State and Local Government Workers


Universal coverage—about 94 percent of American workers participate in Social Security. This includes private-sector workers, all federal government employees hired after 1983, and the majority of state and local government workers. Most state and local government workers participating in Social Security are also covered by a government pension. However, about 25 percent of them (such as teachers and public-safety officers) remain outside the Social Security system. They participate only in their own retirement system.

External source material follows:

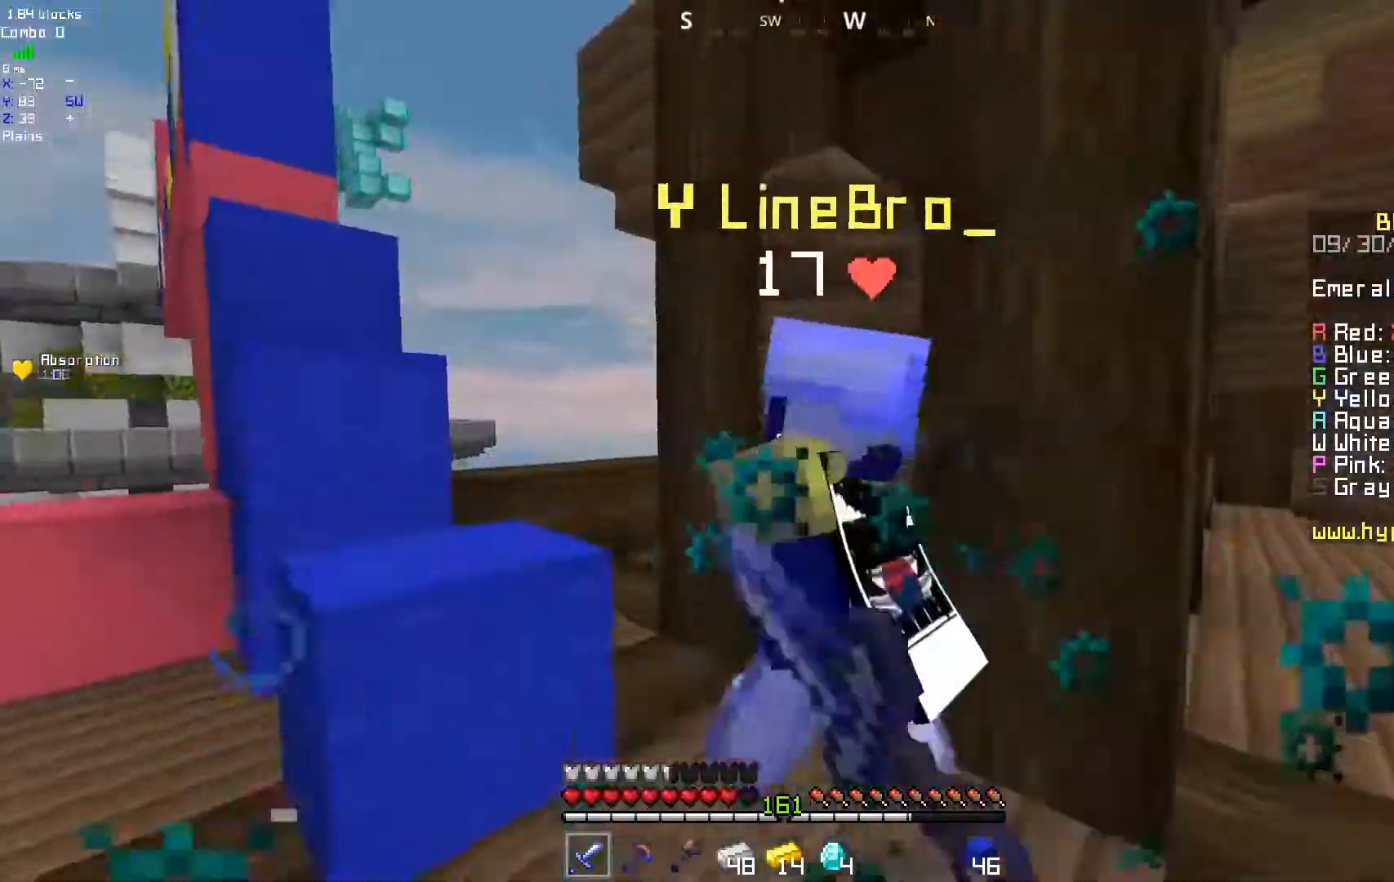
{"keys": [], "mouse": ["left"], "events": []}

Universal participation in Social Security is desirable because it would ensure that all workers and their families receive the program’s protections, some of which are missing in existing government plans. For example, many state and local government workers who are not currently eligible to receive death or disability benefits could receive them if they were to participate in Social Security. Proposals to require all newly hired state and local government workers to participate in Social Security would need to include financial assistance to existing state and local pension plans to ensure their ability to pay promised benefits.

Windfall Elimination Provision—the Windfall Elimination Provision (WEP) adjusts Social Security benefits to account for time that public employees spend outside the Social Security system, i.e., not contributing payroll taxes to the system. This adjustment prevents an unfair situation in which a person with some earnings outside the system would receive a larger benefit than a person who earned the same amount but paid into the Social Security system throughout his work career.

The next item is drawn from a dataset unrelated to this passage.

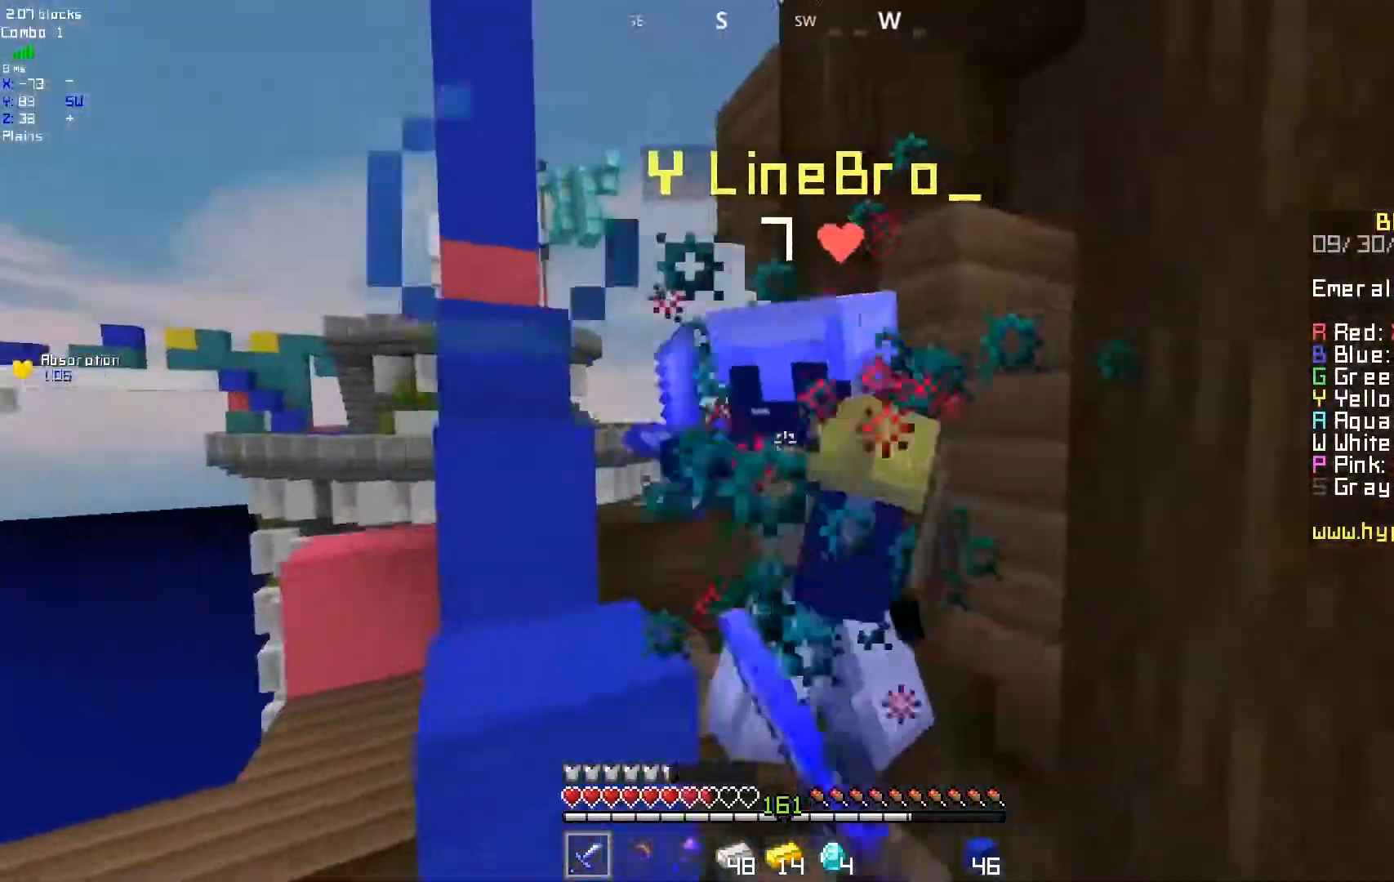
{"keys": [], "mouse": ["left"], "events": []}
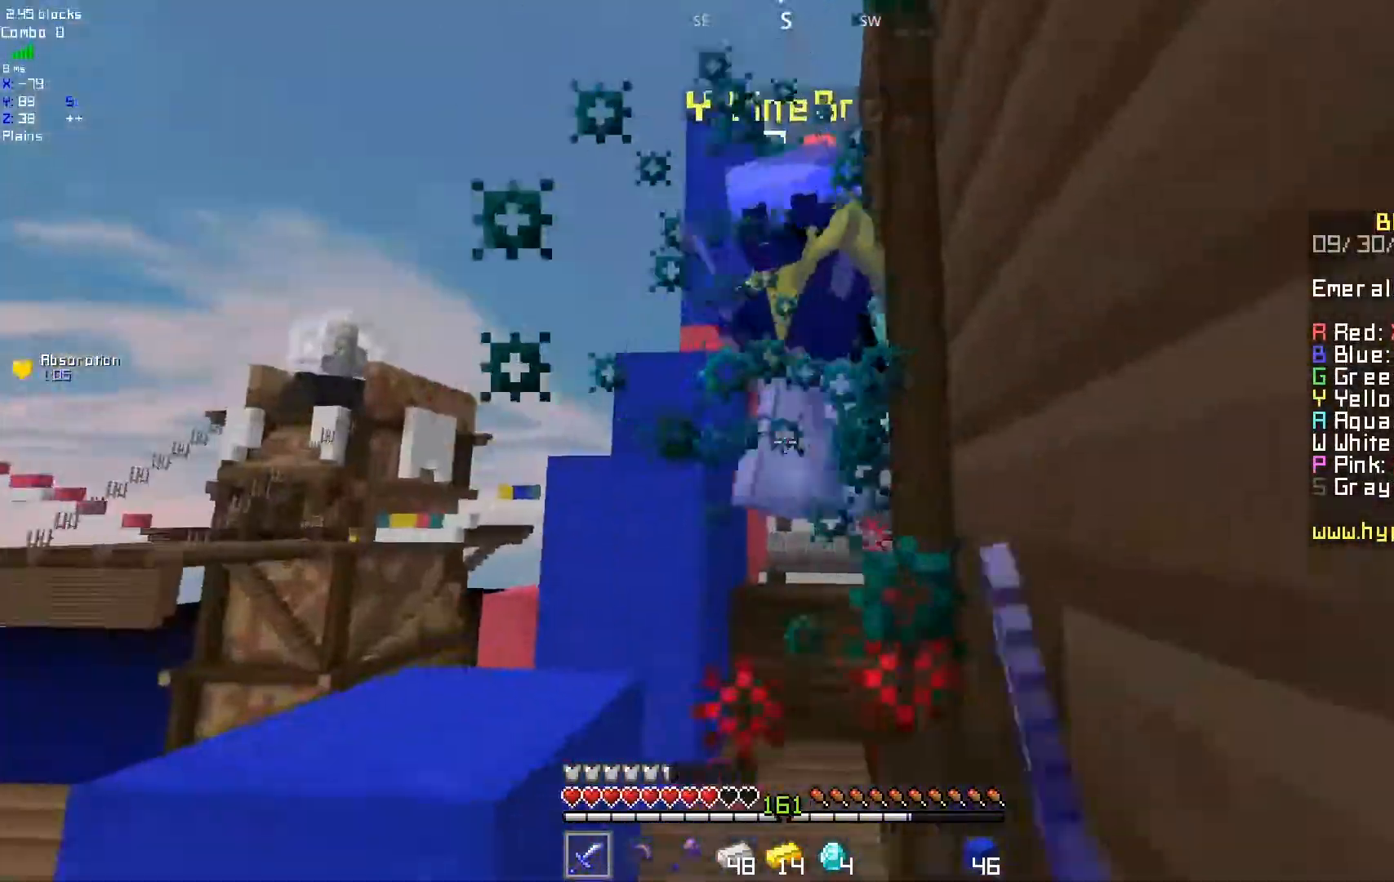
{"keys": [], "mouse": ["left"], "events": []}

This unfair situation can occur because of how Social Security calculates average career earnings and the information that the Social Security Administration has had about earnings outside of the Social Security system. Until recently, Social Security had no record of how much people earned outside of the Social Security system. A worker would appear in Social Security’s records to have no earnings in those years. The Social Security benefit calculation starts with a calculation of average career earnings. Workers with lower career earnings receive a higher replacement rate than workers with higher career earnings. Workers with time spent outside of the Social Security system would have years with zero earnings figured into the calculation of average career earnings, lowering that average. As a result, a worker who spent a lot of time outside of the Social Security system could be viewed by the Social Security system as a low earner deserving a high replacement rate, even if that person’s earnings outside the system were substantial.

The current WEP calculation is difficult to understand and causes larger benefit reductions for lower-wage workers than for other workers. The Social Security Administration now has data that would allow it to calculate the WEP adjustment in a fairer and more straightforward manner.


Universal coverage

Social Security should cover all workers, including all newly hired state and local government workers. Funding must be available to affected state and local plans to ensure that this change would not jeopardize promised government pension benefits.

Windfall elimination provision

Congress should improve the Windfall Elimination Provision by utilizing the Social Security Administration’s more detailed earnings records (which include covered and noncovered earnings).